Data in this exercise:
BEGIN

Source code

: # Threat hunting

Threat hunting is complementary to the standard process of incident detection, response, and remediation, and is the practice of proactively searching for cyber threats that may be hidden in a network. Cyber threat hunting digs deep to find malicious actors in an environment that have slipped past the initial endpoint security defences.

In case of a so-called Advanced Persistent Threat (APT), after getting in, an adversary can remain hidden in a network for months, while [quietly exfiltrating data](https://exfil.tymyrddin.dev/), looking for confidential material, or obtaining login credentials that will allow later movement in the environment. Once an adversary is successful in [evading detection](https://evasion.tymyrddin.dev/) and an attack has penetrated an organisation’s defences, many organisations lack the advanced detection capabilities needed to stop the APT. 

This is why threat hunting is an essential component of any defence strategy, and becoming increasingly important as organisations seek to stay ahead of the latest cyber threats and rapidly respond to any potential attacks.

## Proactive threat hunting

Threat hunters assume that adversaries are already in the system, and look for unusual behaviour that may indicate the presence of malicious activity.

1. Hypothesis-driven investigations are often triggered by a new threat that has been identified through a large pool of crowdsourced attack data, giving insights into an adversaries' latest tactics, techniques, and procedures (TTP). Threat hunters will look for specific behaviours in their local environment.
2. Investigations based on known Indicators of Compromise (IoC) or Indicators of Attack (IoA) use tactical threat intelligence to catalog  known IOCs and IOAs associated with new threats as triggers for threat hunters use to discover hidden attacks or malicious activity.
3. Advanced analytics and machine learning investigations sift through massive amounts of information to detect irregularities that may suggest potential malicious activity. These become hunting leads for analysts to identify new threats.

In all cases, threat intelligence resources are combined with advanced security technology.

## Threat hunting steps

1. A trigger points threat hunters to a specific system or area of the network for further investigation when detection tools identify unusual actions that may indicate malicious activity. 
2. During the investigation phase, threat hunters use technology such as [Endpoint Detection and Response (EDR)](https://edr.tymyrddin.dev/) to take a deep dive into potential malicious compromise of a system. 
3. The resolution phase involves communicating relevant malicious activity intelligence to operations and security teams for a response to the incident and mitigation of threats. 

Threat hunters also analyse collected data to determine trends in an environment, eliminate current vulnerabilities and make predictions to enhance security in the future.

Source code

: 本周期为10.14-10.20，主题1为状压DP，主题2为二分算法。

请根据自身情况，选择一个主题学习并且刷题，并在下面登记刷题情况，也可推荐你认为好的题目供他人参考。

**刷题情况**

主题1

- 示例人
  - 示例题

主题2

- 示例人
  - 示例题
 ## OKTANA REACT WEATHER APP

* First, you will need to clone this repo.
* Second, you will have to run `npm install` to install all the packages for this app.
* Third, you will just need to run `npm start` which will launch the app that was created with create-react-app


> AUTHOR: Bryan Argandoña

END

Your task:
The answer is the data above, retyped exactly in full.

Reply to the exercise:
Source code

: # Threat hunting

Threat hunting is complementary to the standard process of incident detection, response, and remediation, and is the practice of proactively searching for cyber threats that may be hidden in a network. Cyber threat hunting digs deep to find malicious actors in an environment that have slipped past the initial endpoint security defences.

In case of a so-called Advanced Persistent Threat (APT), after getting in, an adversary can remain hidden in a network for months, while [quietly exfiltrating data](https://exfil.tymyrddin.dev/), looking for confidential material, or obtaining login credentials that will allow later movement in the environment. Once an adversary is successful in [evading detection](https://evasion.tymyrddin.dev/) and an attack has penetrated an organisation’s defences, many organisations lack the advanced detection capabilities needed to stop the APT. 

This is why threat hunting is an essential component of any defence strategy, and becoming increasingly important as organisations seek to stay ahead of the latest cyber threats and rapidly respond to any potential attacks.

## Proactive threat hunting

Threat hunters assume that adversaries are already in the system, and look for unusual behaviour that may indicate the presence of malicious activity.

1. Hypothesis-driven investigations are often triggered by a new threat that has been identified through a large pool of crowdsourced attack data, giving insights into an adversaries' latest tactics, techniques, and procedures (TTP). Threat hunters will look for specific behaviours in their local environment.
2. Investigations based on known Indicators of Compromise (IoC) or Indicators of Attack (IoA) use tactical threat intelligence to catalog  known IOCs and IOAs associated with new threats as triggers for threat hunters use to discover hidden attacks or malicious activity.
3. Advanced analytics and machine learning investigations sift through massive amounts of information to detect irregularities that may suggest potential malicious activity. These become hunting leads for analysts to identify new threats.

In all cases, threat intelligence resources are combined with advanced security technology.

## Threat hunting steps

1. A trigger points threat hunters to a specific system or area of the network for further investigation when detection tools identify unusual actions that may indicate malicious activity. 
2. During the investigation phase, threat hunters use technology such as [Endpoint Detection and Response (EDR)](https://edr.tymyrddin.dev/) to take a deep dive into potential malicious compromise of a system. 
3. The resolution phase involves communicating relevant malicious activity intelligence to operations and security teams for a response to the incident and mitigation of threats. 

Threat hunters also analyse collected data to determine trends in an environment, eliminate current vulnerabilities and make predictions to enhance security in the future.

Source code

: 本周期为10.14-10.20，主题1为状压DP，主题2为二分算法。

请根据自身情况，选择一个主题学习并且刷题，并在下面登记刷题情况，也可推荐你认为好的题目供他人参考。

**刷题情况**

主题1

- 示例人
  - 示例题

主题2

- 示例人
  - 示例题
 ## OKTANA REACT WEATHER APP

* First, you will need to clone this repo.
* Second, you will have to run `npm install` to install all the packages for this app.
* Third, you will just need to run `npm start` which will launch the app that was created with create-react-app


> AUTHOR: Bryan Argandoña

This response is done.